I was a coach who taught history.
There’s no trick to teaching history. You know that. It’s the most appealing subject in the world if it’s taught right. But if it’s made a matter of dates and memorization of obscure provisos and ancient treaties, if it’s made boring, if it’s made dull, how can you blame anyone for turning away from it?
“Sometimes we tend to forget that there were indeed great men and women who did very great things.”
If you were to teach a course of American history, what half-dozen events or documents could you not leave out?
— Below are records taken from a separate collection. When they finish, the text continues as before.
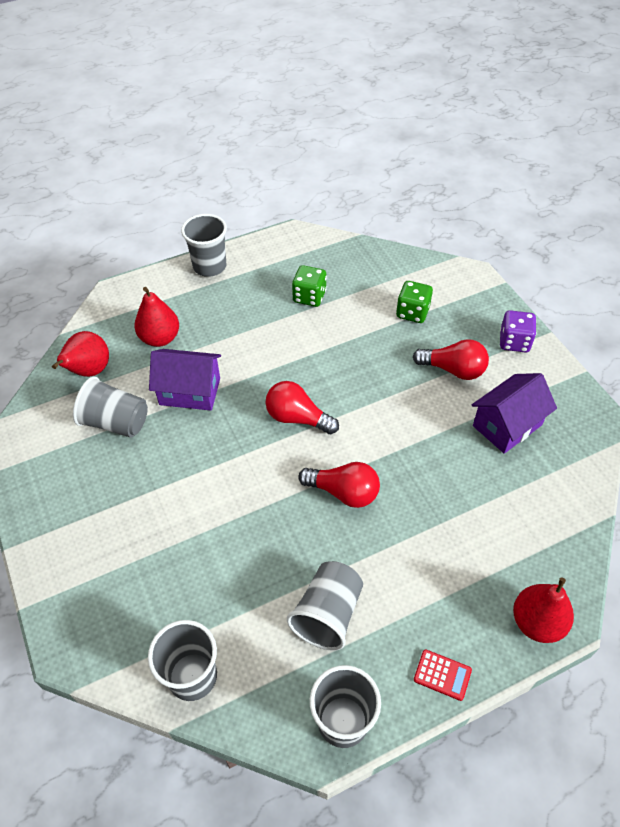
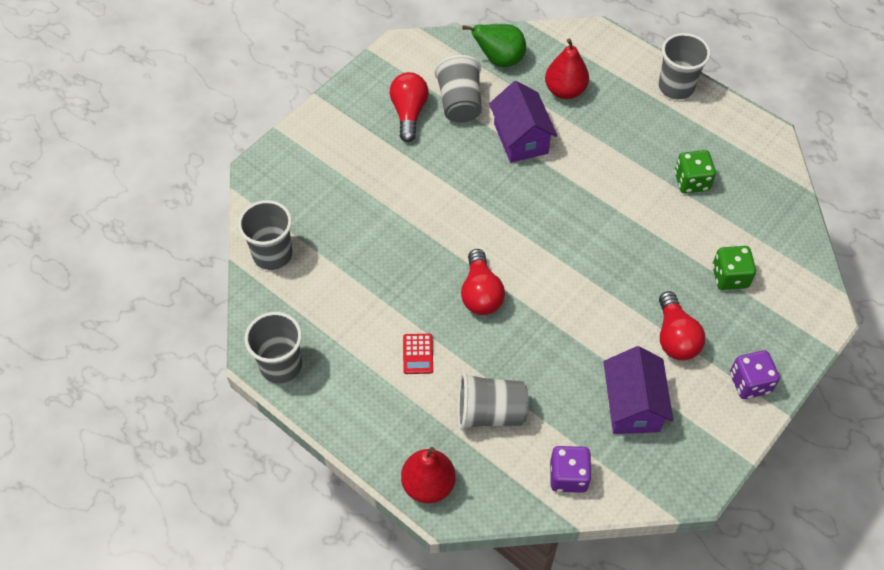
camera: 65 degrees right, 5 degrees up
red pear [52,331,109,377] -> green pear [462,24,526,67]
red light bulb [266,381,339,434] -> red light bulb moved to [389,72,428,142]
grey cup [287,561,363,651] -> grey cup moved to [458,373,529,430]
red calculator [414,649,472,701] -> red calculator moved to [403,334,433,374]
purple house [471,373,557,454] -> purple house turned 60 degrees clockwise [604,346,673,434]
none -> purple dice [550,446,592,493]

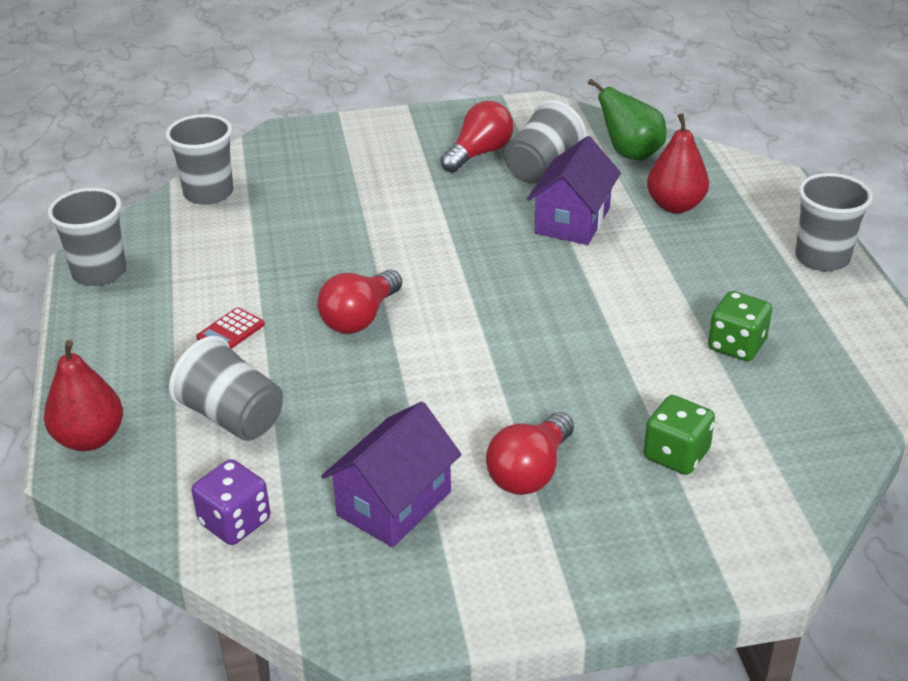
camera: 40 degrees right, 20 degrees down
purple dice [730,350,780,399] -> none

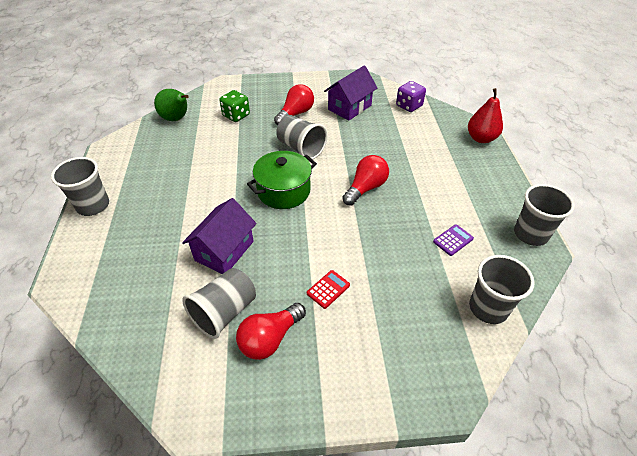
camera: 175 degrees left, 10 degrees up
grey cup [169,336,283,441] -> grey cup moved to [276,115,327,160]
red calculator [196,307,265,349] -> red calculator moved to [307,270,350,309]
green pear [588,79,667,161] -> green pear moved to [154,89,188,121]
red pear [647,113,709,213] -> none
green dice [708,291,772,361] -> none
none -> green pot [247,151,317,209]
none -> purple calculator [433,224,474,256]

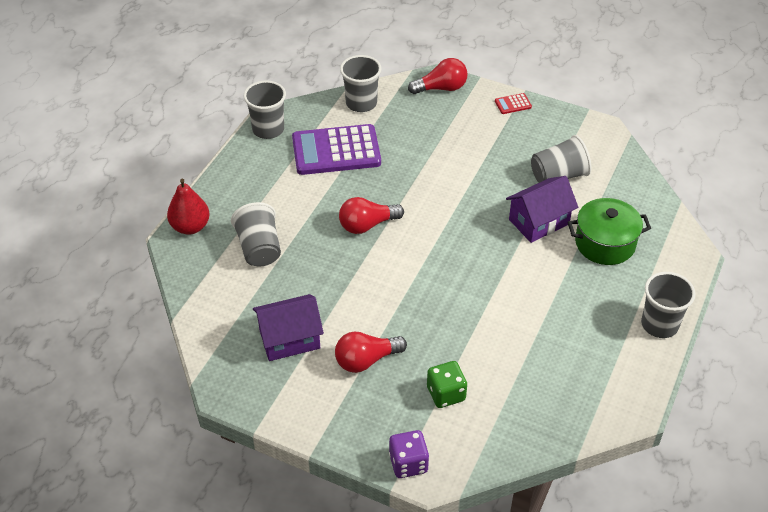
camera: 150 degrees left, 0 degrees up
green pear [154,89,188,121] -> none
red light bulb [236,303,306,360] -> red light bulb moved to [408,58,468,94]
green pot [247,151,317,209] -> green pot moved to [568,198,651,265]
grey cup [276,115,327,160] -> grey cup moved to [231,202,281,267]
red calculator [307,270,350,309] -> red calculator moved to [495,93,532,114]
purple dice [396,81,426,112] -> purple dice moved to [389,430,429,478]
purple calculator [433,224,474,256] -> purple calculator [292,124,381,175], size x2.50

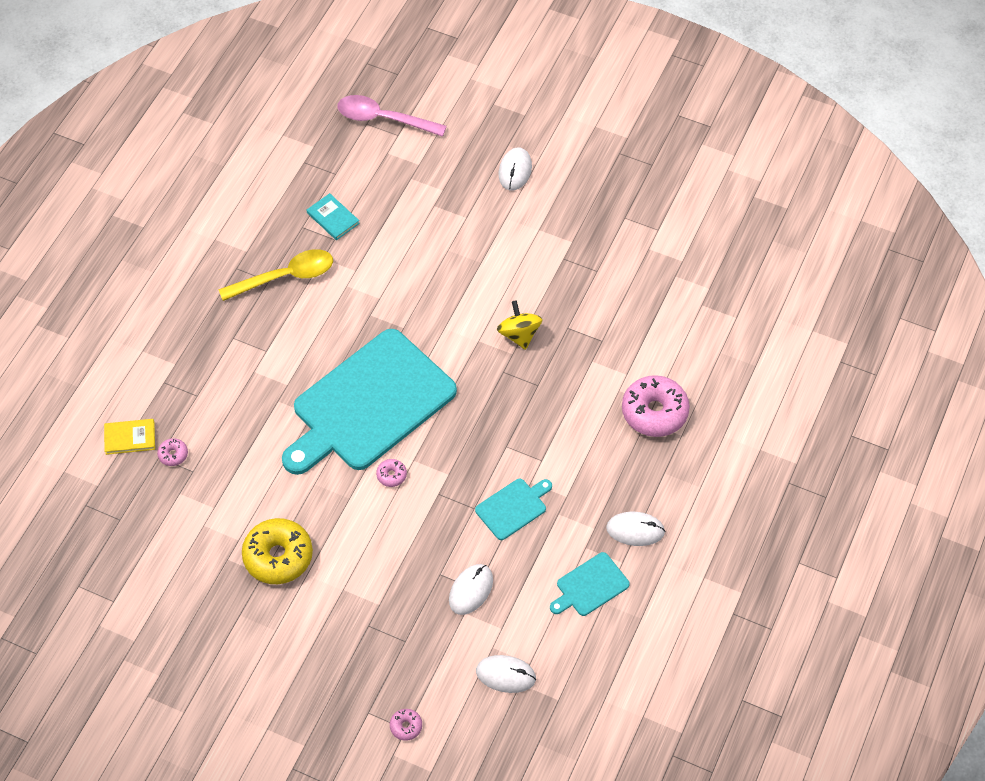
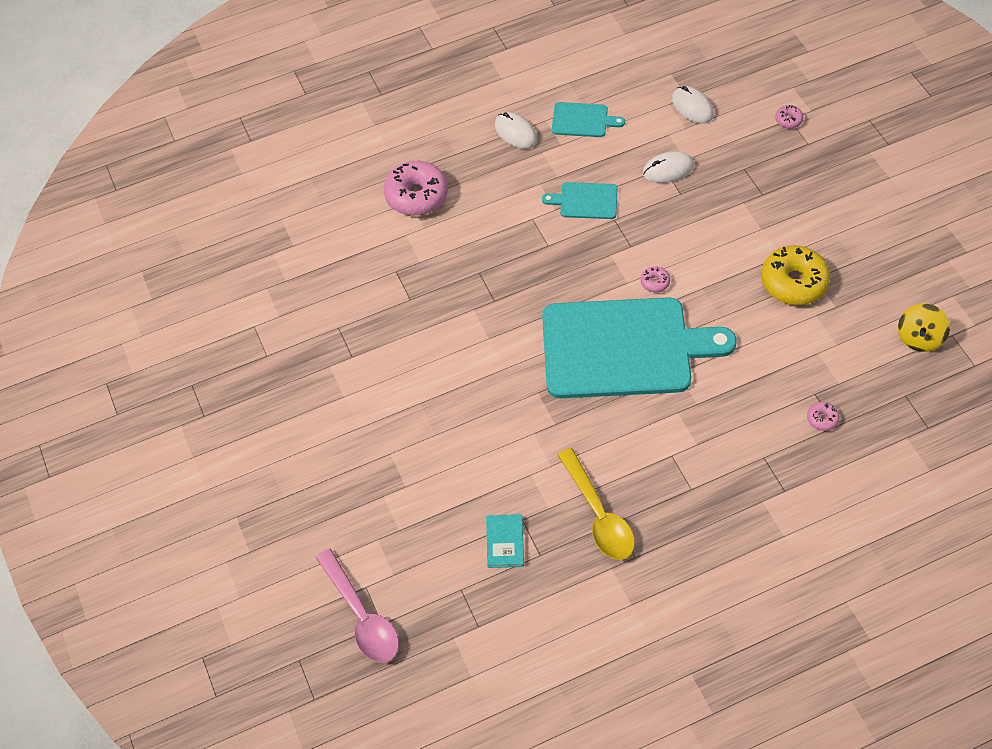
camera: 135 degrees left, 0 degrees up
yellow book [104,419,155,455] -> none
yellow spoon [219,249,333,301] -> yellow spoon turned 135 degrees counterclockwise [557,448,635,560]
yellow spinning top [497,300,542,350] -> yellow spinning top moved to [898,304,950,352]
white mouse [498,148,532,191] -> none

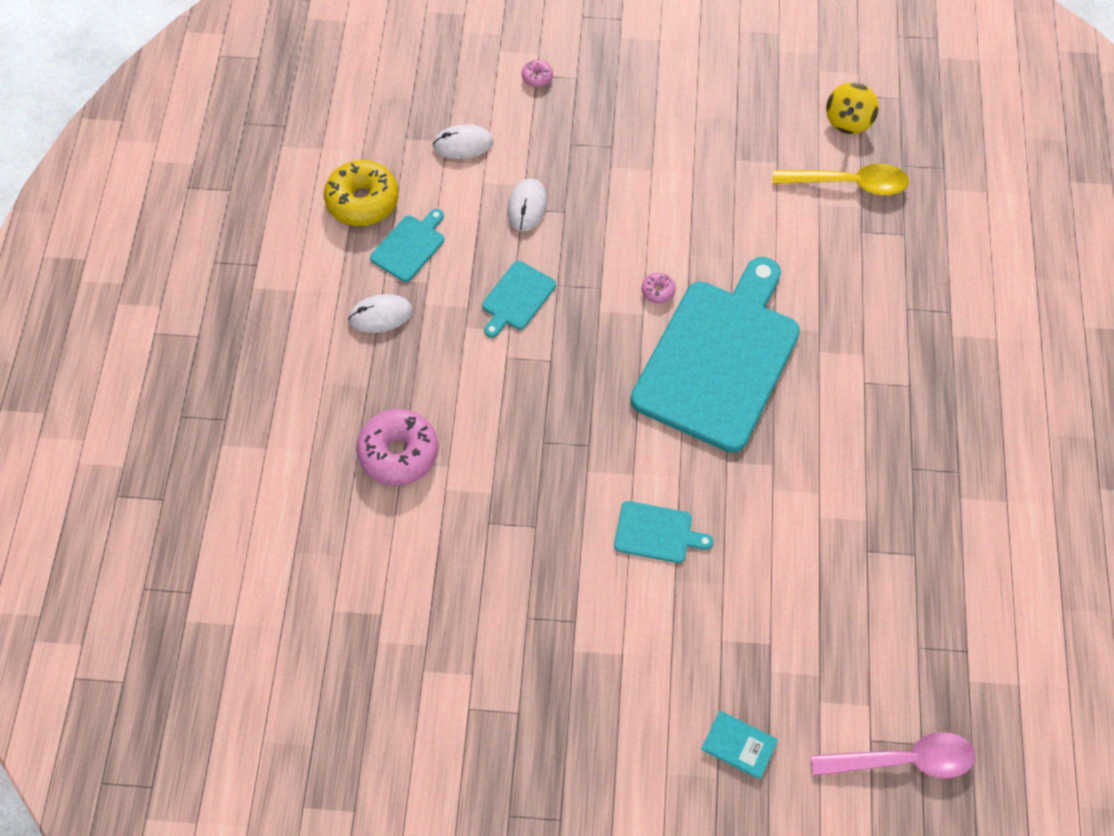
camera: 65 degrees left, 5 degrees up
turquoise book [486,514,524,568] -> turquoise book moved to [701,711,778,780]
yellow spoon [557,448,635,560] -> yellow spoon moved to [773,164,909,195]
yellow donut [761,245,830,305] -> yellow donut moved to [324,160,399,226]
pink donut [807,402,840,431] -> none
yellow spinning top [898,304,950,352] -> yellow spinning top turned 60 degrees clockwise [826,82,878,134]
none -> turquoise cutting board [614,501,713,563]

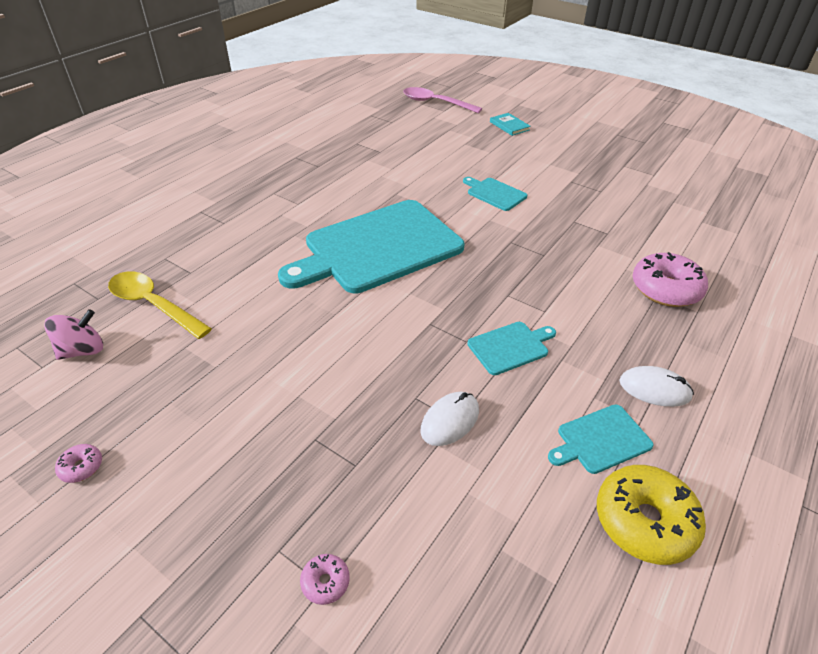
camera: 150 degrees left, 20 degrees down
white mouse [432,124,494,159] -> none
pink donut [642,273,676,304] -> pink donut moved to [55,444,102,483]
yellow spinning top [826,82,878,134] -> pink spinning top [44,309,103,360]

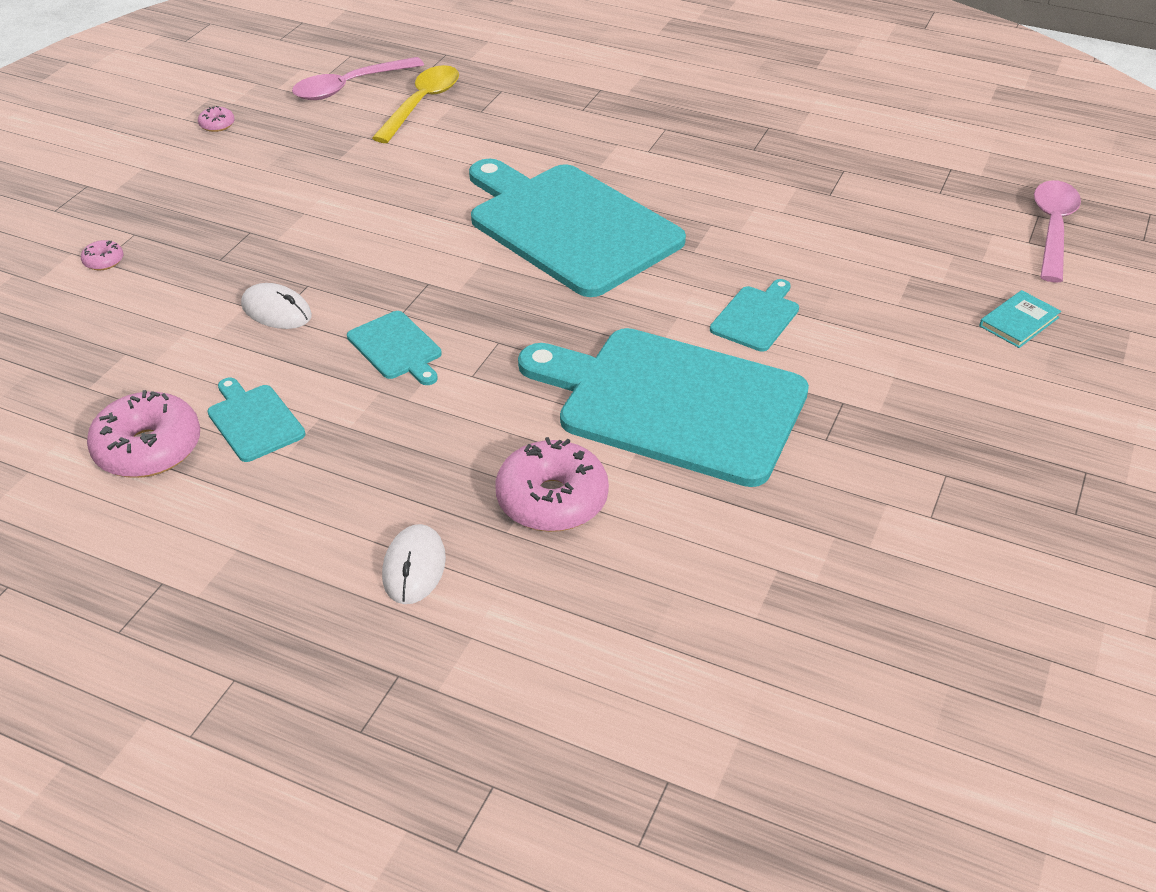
camera: 80 degrees right, 0 degrees up
pink spinning top [44,309,103,360] -> pink spoon [292,57,424,100]
yellow donut [597,465,706,565] -> pink donut [87,390,200,478]
white mouse [619,366,694,407] -> white mouse moved to [382,524,446,604]
none -> turquoise cutting board [518,328,809,487]

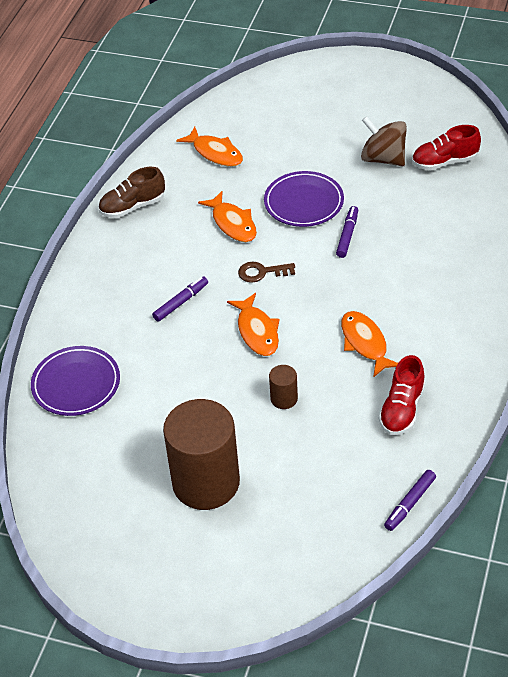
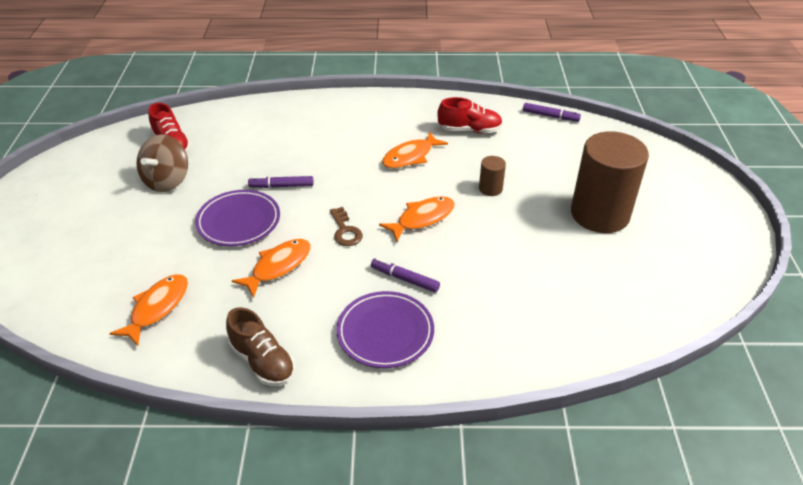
camera: 110 degrees left, 5 degrees down
purple plate [31,346,120,416] -> purple plate moved to [336,291,434,368]

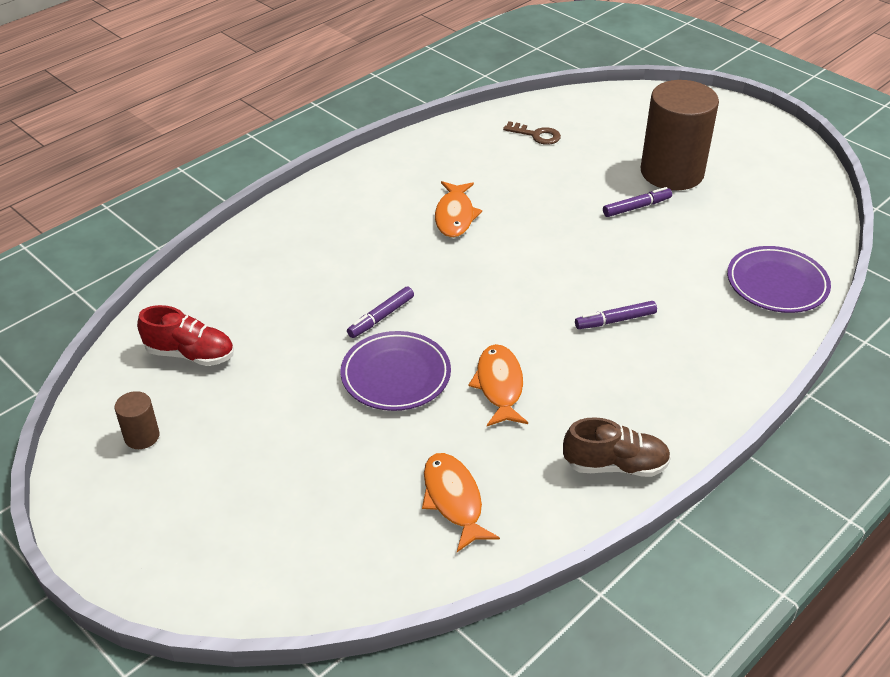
camera: 45 degrees left, 0 degrees up
brown spinning top [136,134,188,192] -> none
brown key [330,207,363,246] -> brown key moved to [503,121,561,145]
purple plate [336,291,434,368] -> purple plate moved to [727,246,831,313]
orange fish [379,196,455,242] -> none
red shoe [437,97,503,133] -> none
brown cylinder [479,156,506,196] -> brown cylinder moved to [115,391,160,449]
purple marker [523,103,581,122] -> purple marker moved to [603,187,672,217]

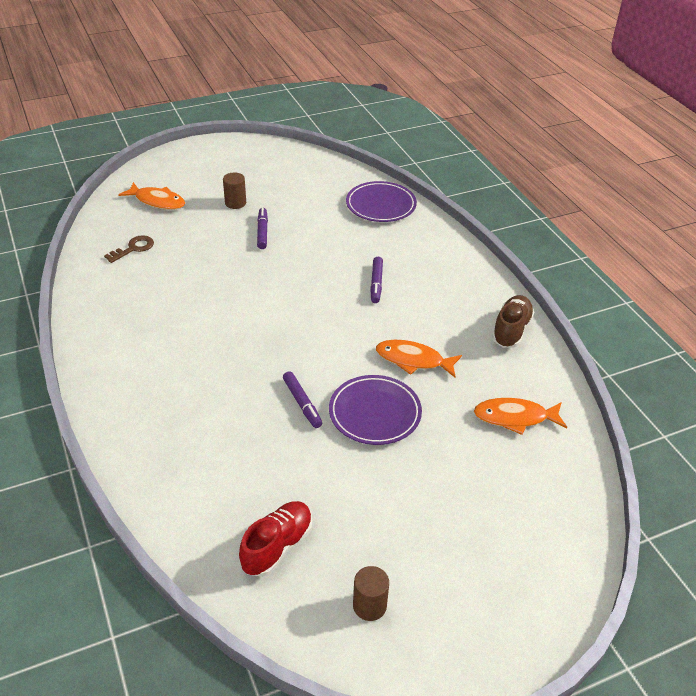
camera: 70 degrees left, 0 degrees up
orange fish [435,181,482,238] -> orange fish moved to [118,182,185,210]
brown cylinder [641,80,719,190] -> brown cylinder [223,172,246,209], size x0.42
Well, I did teach a course at Cornell University on American history, and I began with the Battle of Gettysburg and I ended with Lyndon B. Johnson, because he was President when my students were born. And each lecture was not on a subject but on a person or a group of persons. But of course, by knowing those people, you got to know that subject. And I gave them a project for their assignment, their term paper, that really was the essence of the course and the essence of what I believe ought to be the way we learn history. Each student—there were 180 some students—was given a photograph. And no two photographs were the same. The assignment was to write a term paper that derived from that photograph. There was no right or wrong answer. And nobody else in the class was doing the same job, so you weren’t competing with other people. You were competing only with yourself.